» **Action item**
Copy out every line of text from the records below word for word, omitting the pictures.

» **Records for this task**

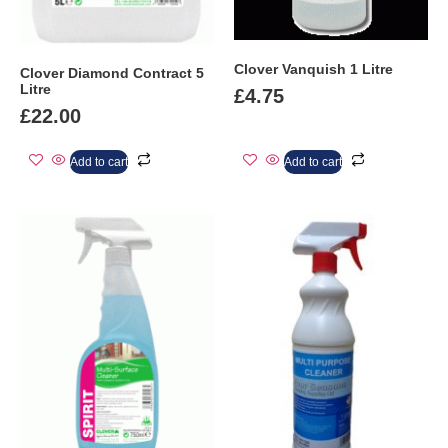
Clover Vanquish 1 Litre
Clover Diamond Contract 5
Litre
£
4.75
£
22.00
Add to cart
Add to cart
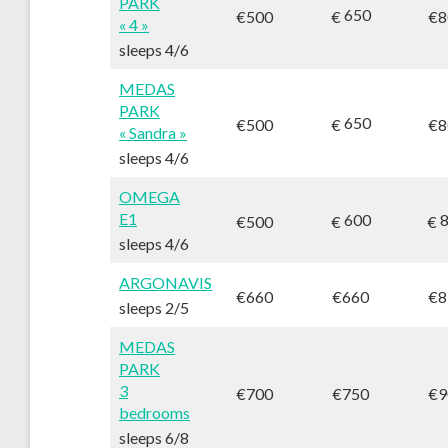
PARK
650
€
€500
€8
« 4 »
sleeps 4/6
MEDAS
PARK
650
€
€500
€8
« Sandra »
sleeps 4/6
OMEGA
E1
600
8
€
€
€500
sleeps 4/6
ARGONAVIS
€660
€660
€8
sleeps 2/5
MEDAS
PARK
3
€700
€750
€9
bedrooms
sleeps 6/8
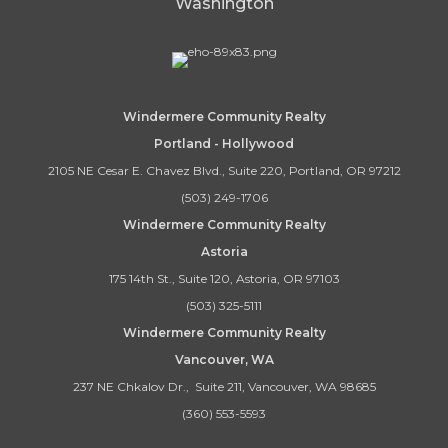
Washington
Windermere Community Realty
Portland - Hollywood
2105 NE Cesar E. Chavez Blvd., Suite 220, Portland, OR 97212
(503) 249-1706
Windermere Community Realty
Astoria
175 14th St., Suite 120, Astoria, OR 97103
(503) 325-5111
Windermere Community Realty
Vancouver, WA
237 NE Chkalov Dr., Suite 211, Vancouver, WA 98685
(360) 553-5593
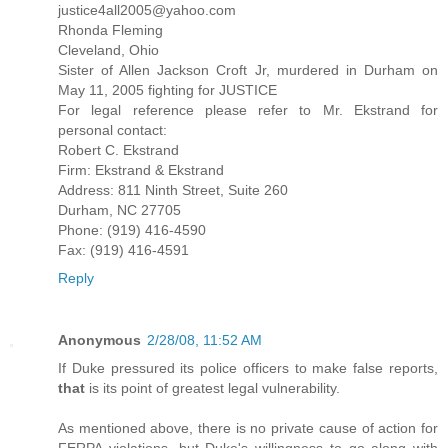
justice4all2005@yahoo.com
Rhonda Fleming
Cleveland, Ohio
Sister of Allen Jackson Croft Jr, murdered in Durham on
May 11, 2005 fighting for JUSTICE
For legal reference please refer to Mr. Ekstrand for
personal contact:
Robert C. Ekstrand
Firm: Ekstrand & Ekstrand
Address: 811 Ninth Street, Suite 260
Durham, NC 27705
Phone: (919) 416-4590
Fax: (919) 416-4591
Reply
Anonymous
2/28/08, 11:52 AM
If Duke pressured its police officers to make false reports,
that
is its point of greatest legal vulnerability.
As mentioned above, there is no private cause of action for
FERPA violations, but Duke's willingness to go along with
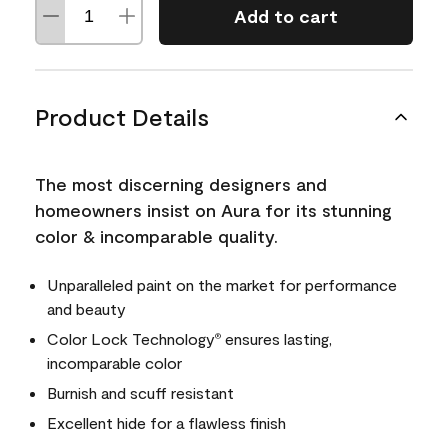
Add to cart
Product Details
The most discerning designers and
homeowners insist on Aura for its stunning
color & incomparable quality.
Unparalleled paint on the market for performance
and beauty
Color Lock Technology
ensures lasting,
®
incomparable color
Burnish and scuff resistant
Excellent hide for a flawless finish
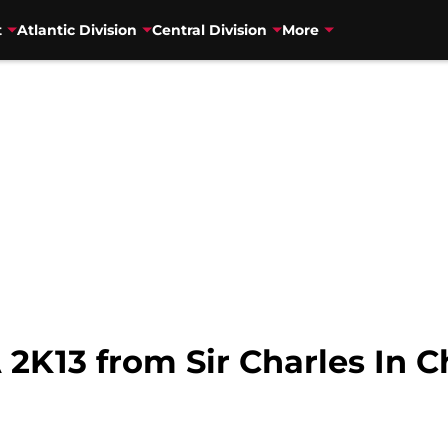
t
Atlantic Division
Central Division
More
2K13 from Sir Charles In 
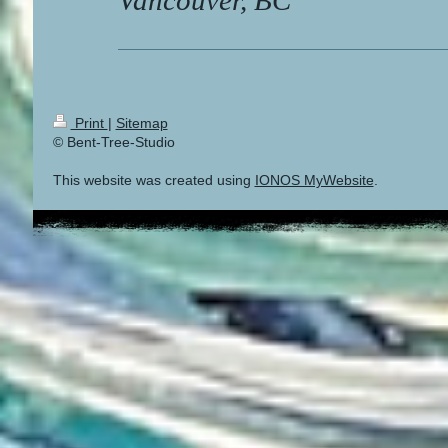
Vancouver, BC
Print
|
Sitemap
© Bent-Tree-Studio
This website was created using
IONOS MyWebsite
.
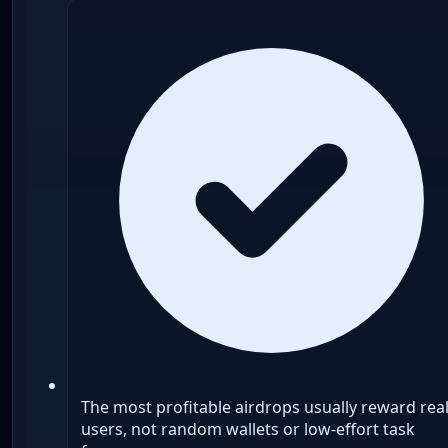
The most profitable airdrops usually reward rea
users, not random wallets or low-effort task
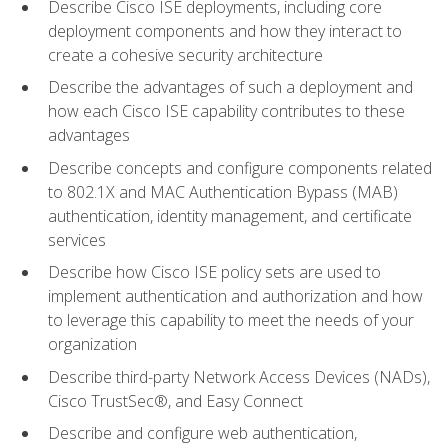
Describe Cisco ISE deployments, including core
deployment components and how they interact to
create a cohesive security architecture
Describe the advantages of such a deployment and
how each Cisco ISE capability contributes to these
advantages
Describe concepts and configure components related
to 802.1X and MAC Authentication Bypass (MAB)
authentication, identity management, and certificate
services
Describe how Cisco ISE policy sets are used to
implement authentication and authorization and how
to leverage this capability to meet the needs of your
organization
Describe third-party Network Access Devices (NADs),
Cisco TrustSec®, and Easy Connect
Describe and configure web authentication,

» **Written answer**
Clover Vanquish 1 Litre
Clover Diamond Contract 5
Litre
£
4.75
£
22.00
Add to cart
Add to cart
PARK
650
€
€500
€8
« 4 »
sleeps 4/6
MEDAS
PARK
650
€
€500
€8
« Sandra »
sleeps 4/6
OMEGA
E1
600
8
€
€
€500
sleeps 4/6
ARGONAVIS
€660
€660
€8
sleeps 2/5
MEDAS
PARK
3
€700
€750
€9
bedrooms
sleeps 6/8
Washington
Windermere Community Realty
Portland - Hollywood
2105 NE Cesar E. Chavez Blvd., Suite 220, Portland, OR 97212
(503) 249-1706
Windermere Community Realty
Astoria
175 14th St., Suite 120, Astoria, OR 97103
(503) 325-5111
Windermere Community Realty
Vancouver, WA
237 NE Chkalov Dr., Suite 211, Vancouver, WA 98685
(360) 553-5593
justice4all2005@yahoo.com
Rhonda Fleming
Cleveland, Ohio
Sister of Allen Jackson Croft Jr, murdered in Durham on
May 11, 2005 fighting for JUSTICE
For legal reference please refer to Mr. Ekstrand for
personal contact:
Robert C. Ekstrand
Firm: Ekstrand & Ekstrand
Address: 811 Ninth Street, Suite 260
Durham, NC 27705
Phone: (919) 416-4590
Fax: (919) 416-4591
Reply
Anonymous
2/28/08, 11:52 AM
If Duke pressured its police officers to make false reports,
that
is its point of greatest legal vulnerability.
As mentioned above, there is no private cause of action for
FERPA violations, but Duke's willingness to go along with
Add to cart
Product Details
The most discerning designers and
homeowners insist on Aura for its stunning
color & incomparable quality.
Unparalleled paint on the market for performance
and beauty
Color Lock Technology
ensures lasting,
®
incomparable color
Burnish and scuff resistant
Excellent hide for a flawless finish
t
Atlantic Division
Central Division
More
2K13 from Sir Charles In 
Vancouver, BC
Print
|
Sitemap
© Bent-Tree-Studio
This website was created using
IONOS MyWebsite
.
The most profitable airdrops usually reward rea
users, not random wallets or low-effort task
Describe Cisco ISE deployments, including core
deployment components and how they interact to
create a cohesive security architecture
Describe the advantages of such a deployment and
how each Cisco ISE capability contributes to these
advantages
Describe concepts and configure components related
to 802.1X and MAC Authentication Bypass (MAB)
authentication, identity management, and certificate
services
Describe how Cisco ISE policy sets are used to
implement authentication and authorization and how
to leverage this capability to meet the needs of your
organization
Describe third-party Network Access Devices (NADs),
Cisco TrustSec®, and Easy Connect
Describe and configure web authentication,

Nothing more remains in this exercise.